09 de julho de 2026
Política

Médicos: ponto eletrônico a partir de 2ª

Vinicius Lousada
| Tempo de leitura: 3 min

Apesar da resistência de parte da classe médica, a partir da próxima segunda-feira, dia 2 de dezembro, todas as unidades de saúde da rede de atenção básica terão ponto eletrônico para controlar a jornada de trabalho dos servidores públicos. Até o início de novembro, esse tipo de controle existia apenas no Pronto-Socorro Central (PSC), no Pronto Atendimento Infantil (PAI) e nas Unidades de Pronto Atendimento (UPAs).

Nos postos de saúde, os profissionais apenas assinavam livro de ponto, o que abria brechas para o não cumprimento da jornada de 4 horas diárias por grande parte dos médicos da rede da Secretaria Municipal de Saúde, como revelou, com exclusividade, reportagem do JC, publicada no início de novembro.

Naquela ocasião, uma das médicas admitiu que ela e a outros colegas, em vez de atender os pacientes durante a quantidade de horas pela qual são contratados, adotam a prática de realizar apenas 16 consultas, durante, aproximadamente, duas horas.

Secretário municipal de Saúde, Fernando Monti declarou ontem que os médicos terão o mesmo tratamento que qualquer outra categoria profissional. “Esse ponto já deixou de ser discutido. Todos terão que bater o ponto e cumprir as quatro horas diárias”.

Quando anunciou, há 20 dias, que o ponto eletrônico seria implantado em todas as unidades de saúde básica, Rodrigo Agostinho (PMDB) avisou que o controle será rigoroso. O médico que chegar com 15 minutos de atraso, por exemplo, terá que ficar 15 minutos além do seu horário de saída.

O prefeito foi taxativo ao declarar que aqueles que não cumprirem a carga de quatro horas terão seus vencimentos descontados em holerite. “Se isso se tornar rotineiro, eles estarão sujeitos à instauração de sindicância, que pode levar, até mesmo, à exoneração”, pontua.

O ponto eletrônico deveria ter sido implantado em toda a Secretaria Municipal de Saúde a partir de 2010, após a implantação do Plano de Cargos, Carreiras e Salários (PCCS). Desde então, a administração vem sendo cobrada pelo Ministério Público Federal e pelo Tribunal de Contas do Estado (TCE).
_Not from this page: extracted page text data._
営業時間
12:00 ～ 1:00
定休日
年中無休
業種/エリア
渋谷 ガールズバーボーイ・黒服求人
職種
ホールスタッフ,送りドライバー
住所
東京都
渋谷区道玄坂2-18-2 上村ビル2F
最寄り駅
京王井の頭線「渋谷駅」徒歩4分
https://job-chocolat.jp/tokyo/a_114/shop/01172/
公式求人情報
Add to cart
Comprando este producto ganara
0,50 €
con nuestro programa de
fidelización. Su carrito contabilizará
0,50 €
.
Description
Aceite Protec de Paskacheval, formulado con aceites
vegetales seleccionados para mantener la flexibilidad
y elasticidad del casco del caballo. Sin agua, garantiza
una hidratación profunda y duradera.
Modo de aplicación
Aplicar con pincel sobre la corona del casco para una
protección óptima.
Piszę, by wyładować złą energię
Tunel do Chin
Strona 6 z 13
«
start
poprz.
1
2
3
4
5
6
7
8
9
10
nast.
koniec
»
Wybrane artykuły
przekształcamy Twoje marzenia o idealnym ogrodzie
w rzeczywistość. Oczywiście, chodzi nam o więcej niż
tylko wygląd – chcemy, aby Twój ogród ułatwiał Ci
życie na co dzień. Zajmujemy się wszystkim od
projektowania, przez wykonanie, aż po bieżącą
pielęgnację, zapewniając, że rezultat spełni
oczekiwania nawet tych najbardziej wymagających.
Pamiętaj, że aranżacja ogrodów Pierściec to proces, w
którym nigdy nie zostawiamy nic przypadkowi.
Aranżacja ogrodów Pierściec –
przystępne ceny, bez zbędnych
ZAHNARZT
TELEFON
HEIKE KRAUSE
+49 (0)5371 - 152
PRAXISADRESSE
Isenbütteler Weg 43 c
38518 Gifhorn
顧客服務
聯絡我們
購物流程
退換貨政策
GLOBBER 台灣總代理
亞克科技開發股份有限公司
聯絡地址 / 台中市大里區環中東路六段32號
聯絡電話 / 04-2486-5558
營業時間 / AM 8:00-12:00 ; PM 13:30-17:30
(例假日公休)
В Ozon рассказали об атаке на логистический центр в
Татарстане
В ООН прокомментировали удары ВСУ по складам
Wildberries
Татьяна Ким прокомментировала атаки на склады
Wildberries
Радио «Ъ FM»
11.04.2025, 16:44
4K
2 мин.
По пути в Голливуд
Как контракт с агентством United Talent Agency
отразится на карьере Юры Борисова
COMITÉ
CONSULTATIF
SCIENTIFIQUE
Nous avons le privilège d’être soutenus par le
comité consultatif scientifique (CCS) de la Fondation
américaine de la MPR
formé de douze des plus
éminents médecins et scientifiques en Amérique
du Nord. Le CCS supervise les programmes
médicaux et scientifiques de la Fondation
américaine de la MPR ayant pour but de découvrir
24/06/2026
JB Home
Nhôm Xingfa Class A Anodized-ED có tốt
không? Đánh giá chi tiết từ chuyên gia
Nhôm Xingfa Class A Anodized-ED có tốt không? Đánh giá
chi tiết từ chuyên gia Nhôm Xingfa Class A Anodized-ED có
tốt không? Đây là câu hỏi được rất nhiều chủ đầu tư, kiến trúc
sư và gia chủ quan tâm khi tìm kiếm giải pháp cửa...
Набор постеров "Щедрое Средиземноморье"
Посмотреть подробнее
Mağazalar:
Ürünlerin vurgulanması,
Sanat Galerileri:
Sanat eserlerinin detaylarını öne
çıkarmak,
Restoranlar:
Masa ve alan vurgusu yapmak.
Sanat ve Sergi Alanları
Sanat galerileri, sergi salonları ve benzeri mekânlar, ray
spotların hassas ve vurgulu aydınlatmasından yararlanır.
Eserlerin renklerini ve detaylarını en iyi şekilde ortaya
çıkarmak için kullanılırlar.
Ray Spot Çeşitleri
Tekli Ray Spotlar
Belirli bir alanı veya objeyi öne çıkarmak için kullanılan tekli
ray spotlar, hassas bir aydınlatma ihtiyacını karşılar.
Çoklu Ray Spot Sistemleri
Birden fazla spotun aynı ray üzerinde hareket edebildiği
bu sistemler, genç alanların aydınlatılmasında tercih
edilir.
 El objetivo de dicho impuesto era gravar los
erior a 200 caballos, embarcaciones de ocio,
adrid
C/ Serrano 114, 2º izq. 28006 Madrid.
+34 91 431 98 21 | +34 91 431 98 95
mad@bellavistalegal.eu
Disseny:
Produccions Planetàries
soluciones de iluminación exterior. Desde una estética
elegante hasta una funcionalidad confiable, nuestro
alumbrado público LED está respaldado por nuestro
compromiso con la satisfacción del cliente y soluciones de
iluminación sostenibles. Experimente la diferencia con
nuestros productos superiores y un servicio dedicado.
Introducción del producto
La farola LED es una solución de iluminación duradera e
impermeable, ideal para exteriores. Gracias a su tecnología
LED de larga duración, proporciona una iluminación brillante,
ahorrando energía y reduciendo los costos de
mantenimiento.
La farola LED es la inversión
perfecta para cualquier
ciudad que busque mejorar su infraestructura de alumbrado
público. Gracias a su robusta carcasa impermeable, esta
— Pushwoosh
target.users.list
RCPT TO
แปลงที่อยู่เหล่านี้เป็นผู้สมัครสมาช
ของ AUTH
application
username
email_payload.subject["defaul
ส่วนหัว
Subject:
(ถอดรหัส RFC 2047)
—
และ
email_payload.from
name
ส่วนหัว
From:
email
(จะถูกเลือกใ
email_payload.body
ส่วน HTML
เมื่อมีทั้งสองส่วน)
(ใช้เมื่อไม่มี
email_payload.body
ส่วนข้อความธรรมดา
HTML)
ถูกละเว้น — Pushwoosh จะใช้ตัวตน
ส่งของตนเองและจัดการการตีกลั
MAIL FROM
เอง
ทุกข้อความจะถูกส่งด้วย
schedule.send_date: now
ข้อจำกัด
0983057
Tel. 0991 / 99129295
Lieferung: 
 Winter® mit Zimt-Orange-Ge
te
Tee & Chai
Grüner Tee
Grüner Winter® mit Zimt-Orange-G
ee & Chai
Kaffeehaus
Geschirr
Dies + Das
Quando o JC revelou o não cumprimento de jornada dos médicos da rede básica, o prefeito avisou que a implantação do ponto eletrônico era irreversível. A má repercussão junto à sociedade e à Câmara Municipal, no entanto, pode ter acelerado a efetivação do plano da administração.

Os locais

Desde o início deste mês, já registram ponto eletrônico todos os servidores das Unidades Básicas de Saúde dos bairros Cardia, Centro, Europa, Falcão, Godoy, Mary Dota, Octávio Rasi, além do Banco de Leite Humano, Centro de Referência de Moléstias Infecciosas e o Departamento de Saúde Coletiva.

O controle eletrônica terá início na próxima semana no Consultório Odontológico/DTI, Unidades Básicas de Saúde do Beija Flor, Bela Vista, Dutra, Gasparini, Geisel, Nova Esperança, Vista Alegre, Redentor e Tibiriçá, além do Centro de Testagem e Aconselhamento (CTA), Programa Municipal de Atenção ao Idoso (Promai), Serviço de Orientação e Prevenção do Câncer (Sopc), CEO, Ambulatório Municipal de Saúde Mental, Residência Terapêutica, Divisão de Vigilância Ambiental, Almoxarifado, Farmácia Centro e nos Centros de Atenção Psicossocial (Caps).


Em negociação

Em meados de outubro, um grupo de médicos se reuniu com Rodrigo Agostinho e Fernando Monti. Na ocasião, houve ameaça de demissão em massa, em protesto à implantação do ponto eletrônico. Na noite de terça-feira, sete profissionais se encontraram com o secretário municipal de Saúde.

Desta vez, o diálogo foi mais amistoso. Ainda assim, houve a cobrança de jornadas mais flexíveis e aumento salarial. Entidades de categoria pregam piso salarial de R$ 7.800,00 para jornada semanal de 20 horas, o dobro do que é pago atualmente pela prefeitura.

O secretário diz que o governo está aberto para negociações, mas explica que as reivindicações não dependem apenas de sua vontade. “Há outras questões, como a disponibilidade orçamentária do município”.

Monti afirma que, a partir de agora, será permanente o grupo de trabalho entre o governo e médicos para discutir, além de questões salariais e de jornadas, as condições de trabalho e atendimento nos postos de saúde.